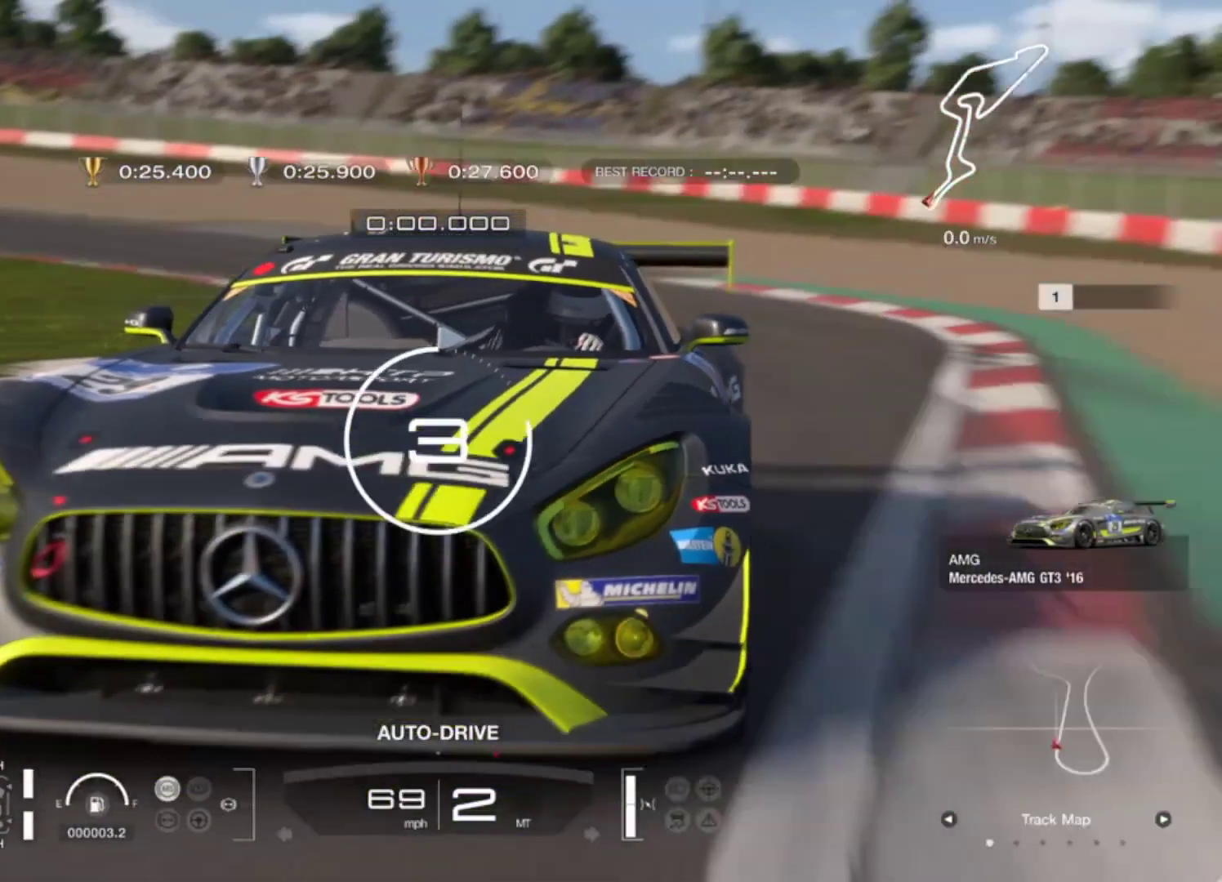
{"buttons": ["R2"], "left_stick": "center", "events": []}
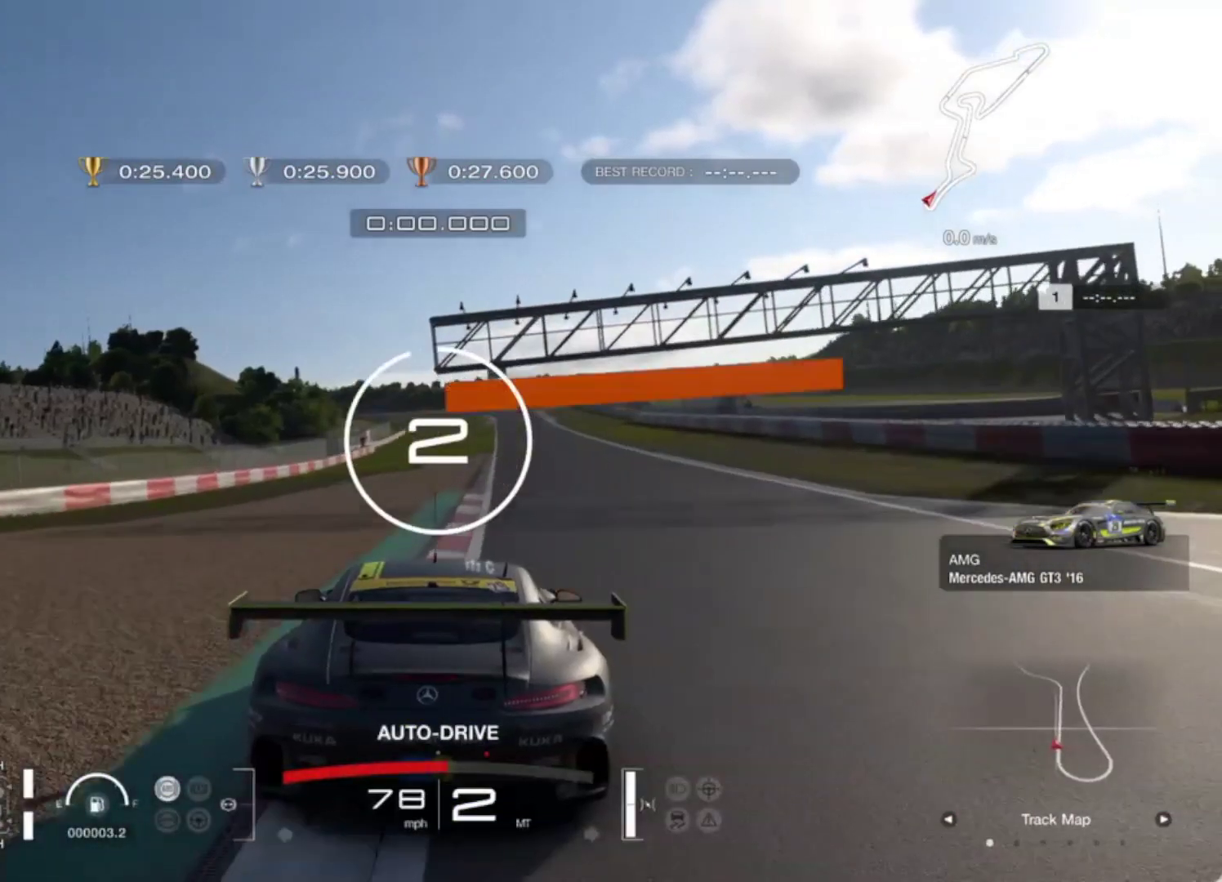
{"buttons": ["R2"], "left_stick": "center", "events": []}
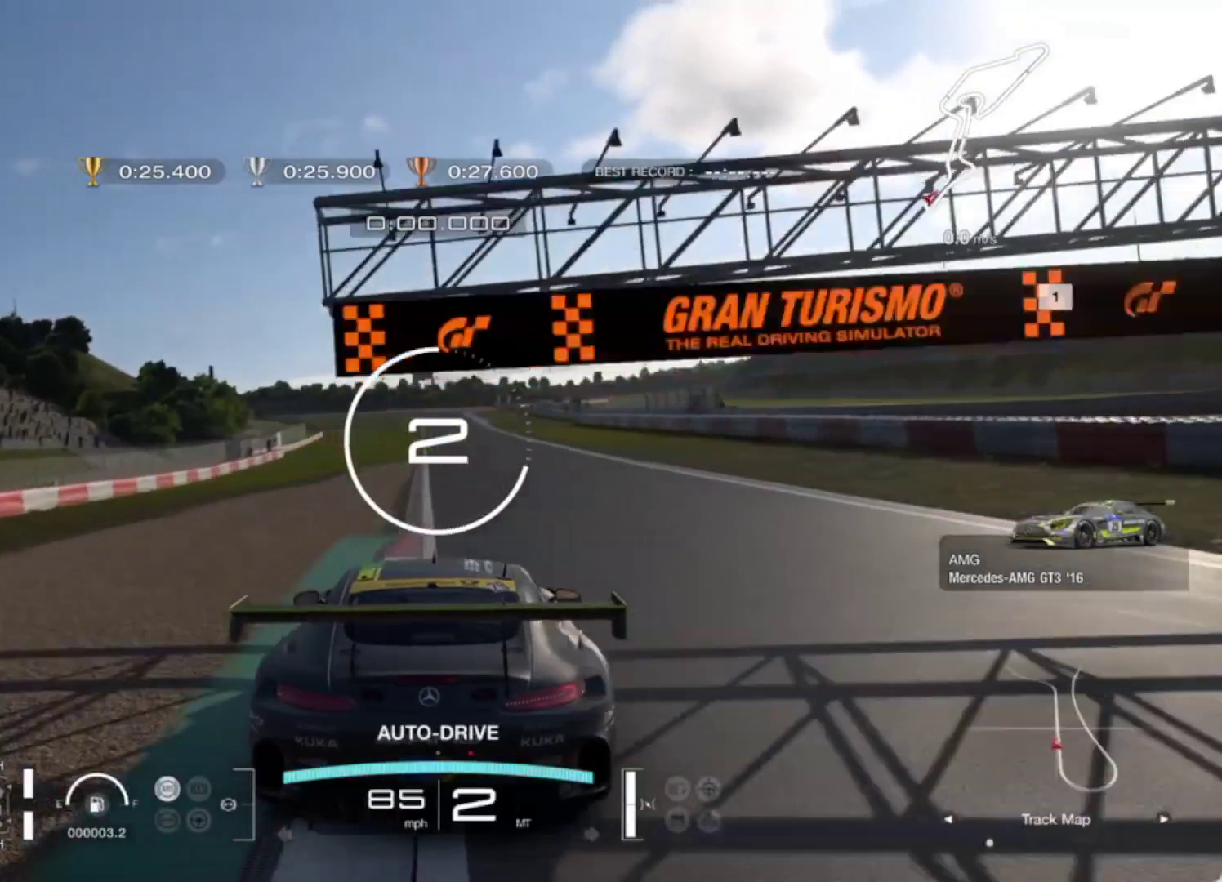
{"buttons": ["R2"], "left_stick": "center", "events": []}
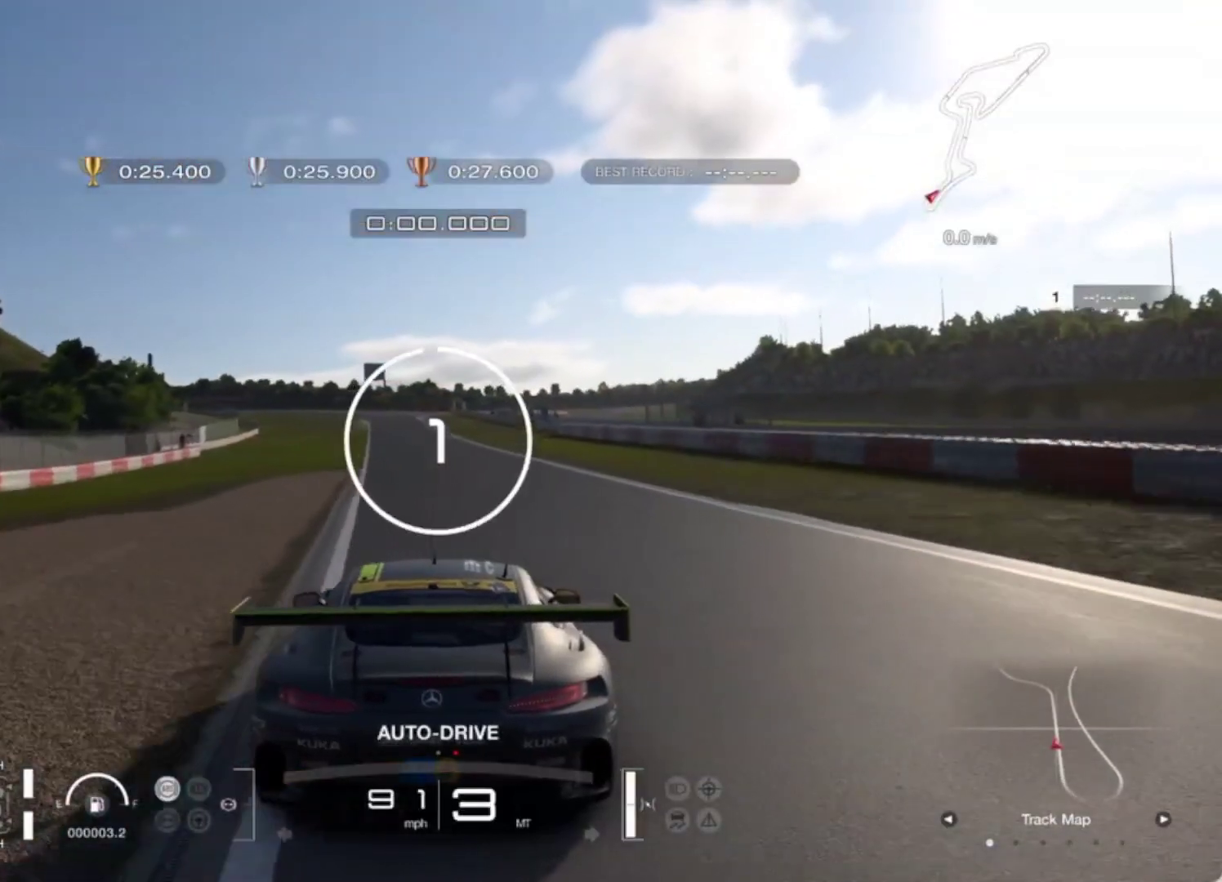
{"buttons": ["R2"], "left_stick": "center", "events": []}
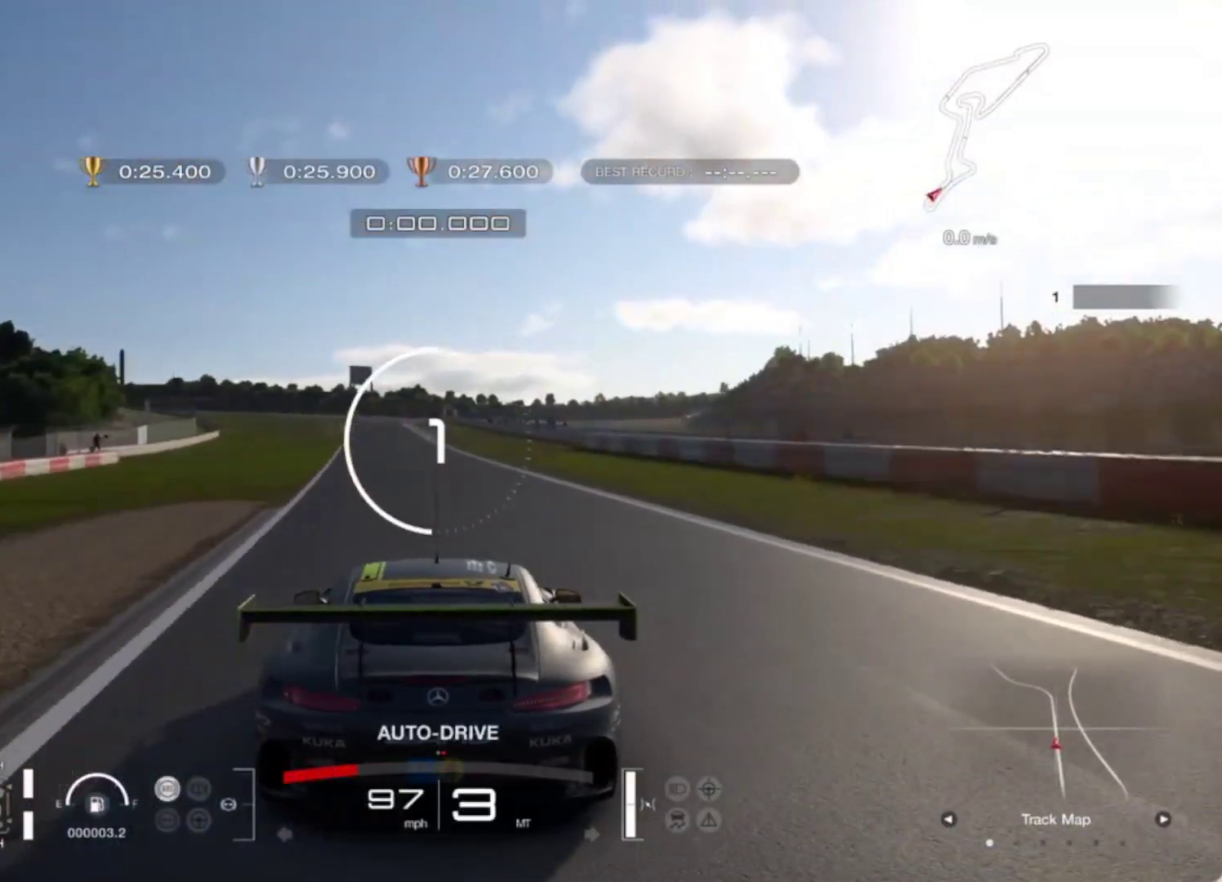
{"buttons": ["R2"], "left_stick": "center", "events": [[367, "left_stick", "left"], [483, "left_stick", "center"]]}
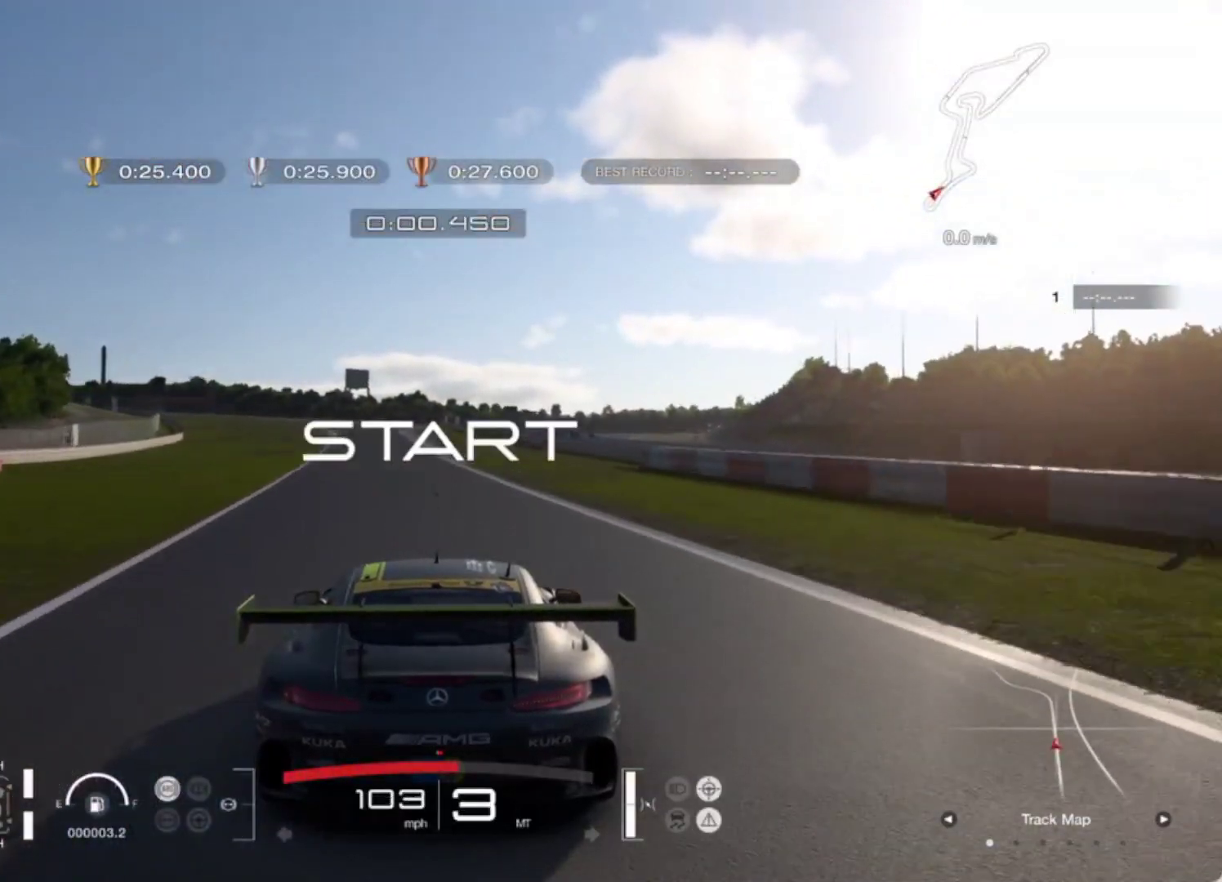
{"buttons": ["R2"], "left_stick": "center", "events": [[183, "left_stick", "left"], [300, "left_stick", "center"]]}
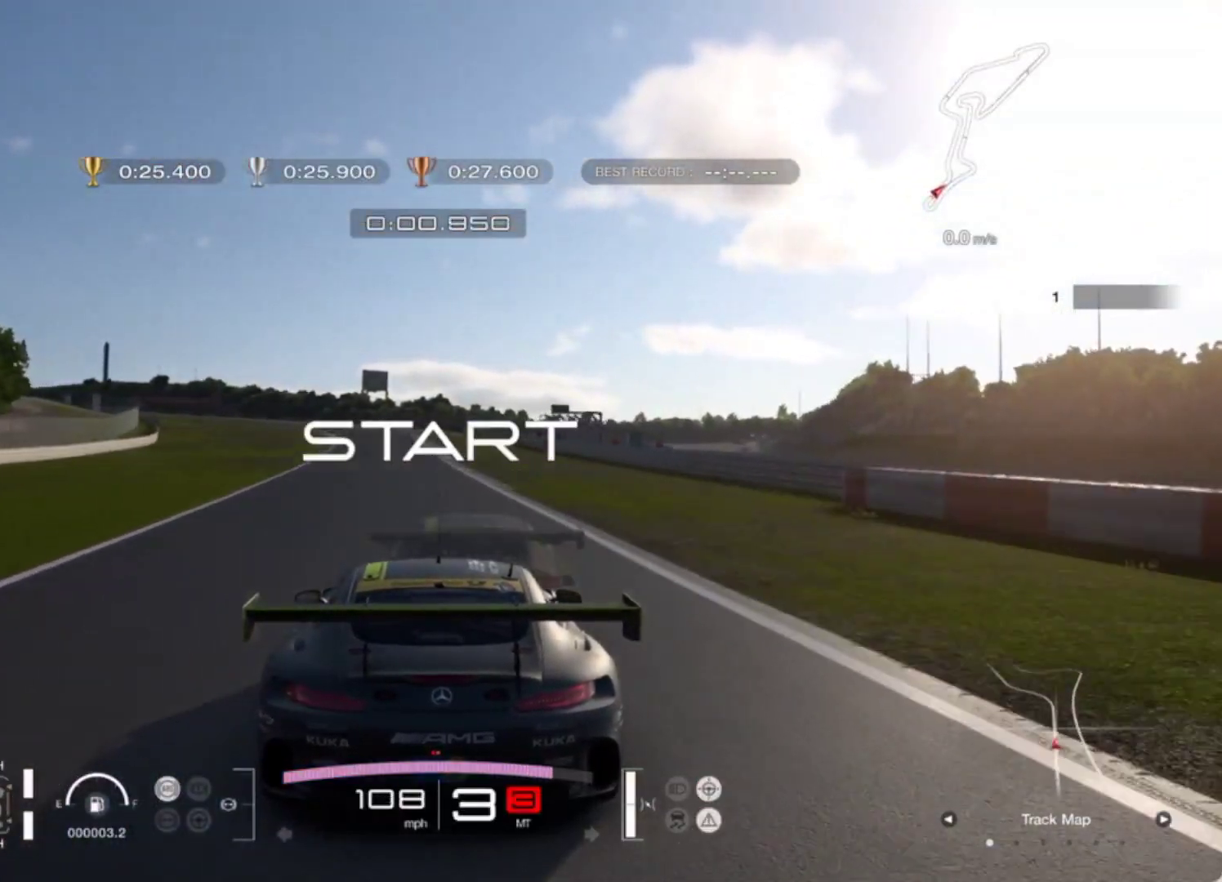
{"buttons": ["R2"], "left_stick": "up-left", "events": [[200, "R1", "down"], [317, "R1", "up"], [500, "left_stick", "up-left"]]}
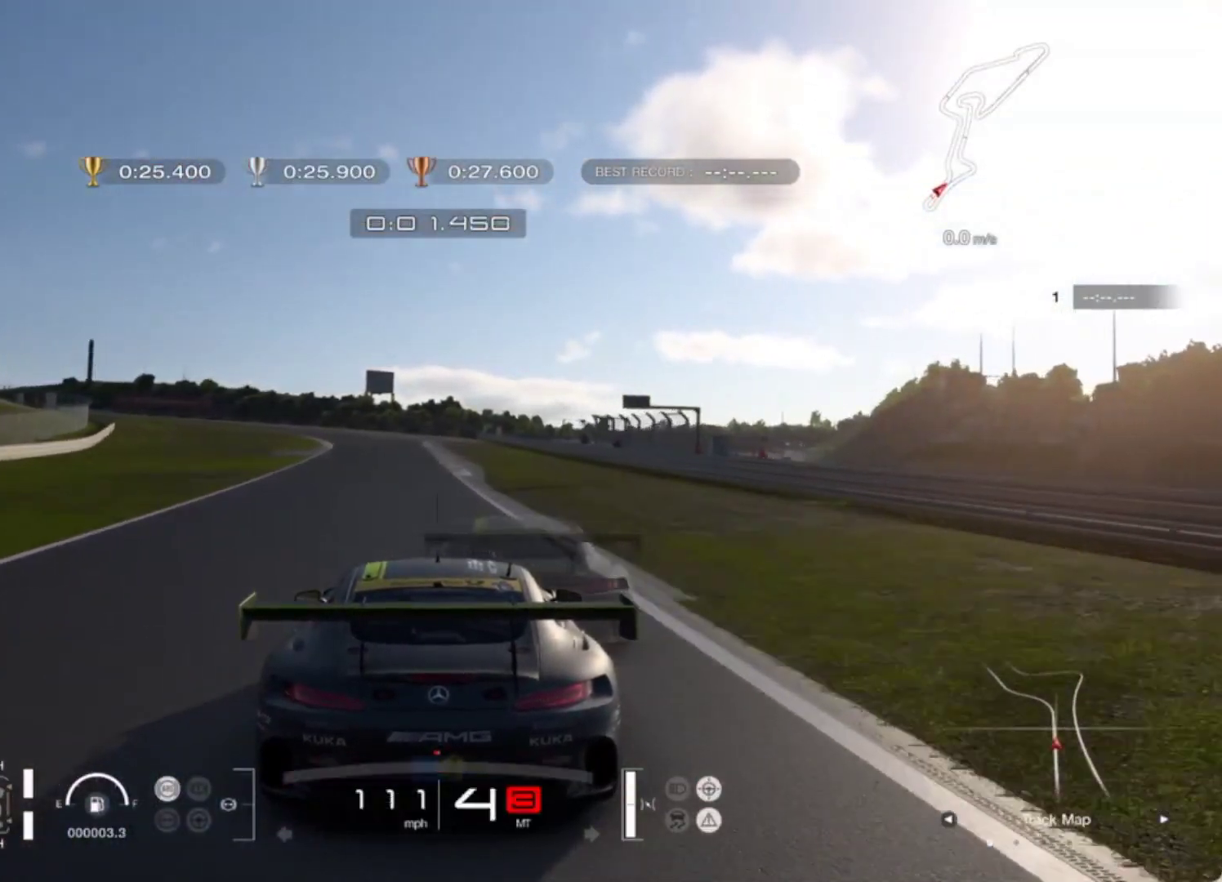
{"buttons": ["R2"], "left_stick": "center", "events": [[50, "left_stick", "center"]]}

*Task goal*:
Output each record verbatim, but skip anything that is a picture.

*Response to this task*:
{"buttons": ["R2"], "left_stick": "center", "events": []}
{"buttons": ["R2"], "left_stick": "center", "events": []}
{"buttons": ["R2"], "left_stick": "center", "events": []}
{"buttons": ["R2"], "left_stick": "center", "events": []}
{"buttons": ["R2"], "left_stick": "center", "events": [[367, "left_stick", "left"], [483, "left_stick", "center"]]}
{"buttons": ["R2"], "left_stick": "center", "events": [[183, "left_stick", "left"], [300, "left_stick", "center"]]}
{"buttons": ["R2"], "left_stick": "up-left", "events": [[200, "R1", "down"], [317, "R1", "up"], [500, "left_stick", "up-left"]]}
{"buttons": ["R2"], "left_stick": "center", "events": [[50, "left_stick", "center"]]}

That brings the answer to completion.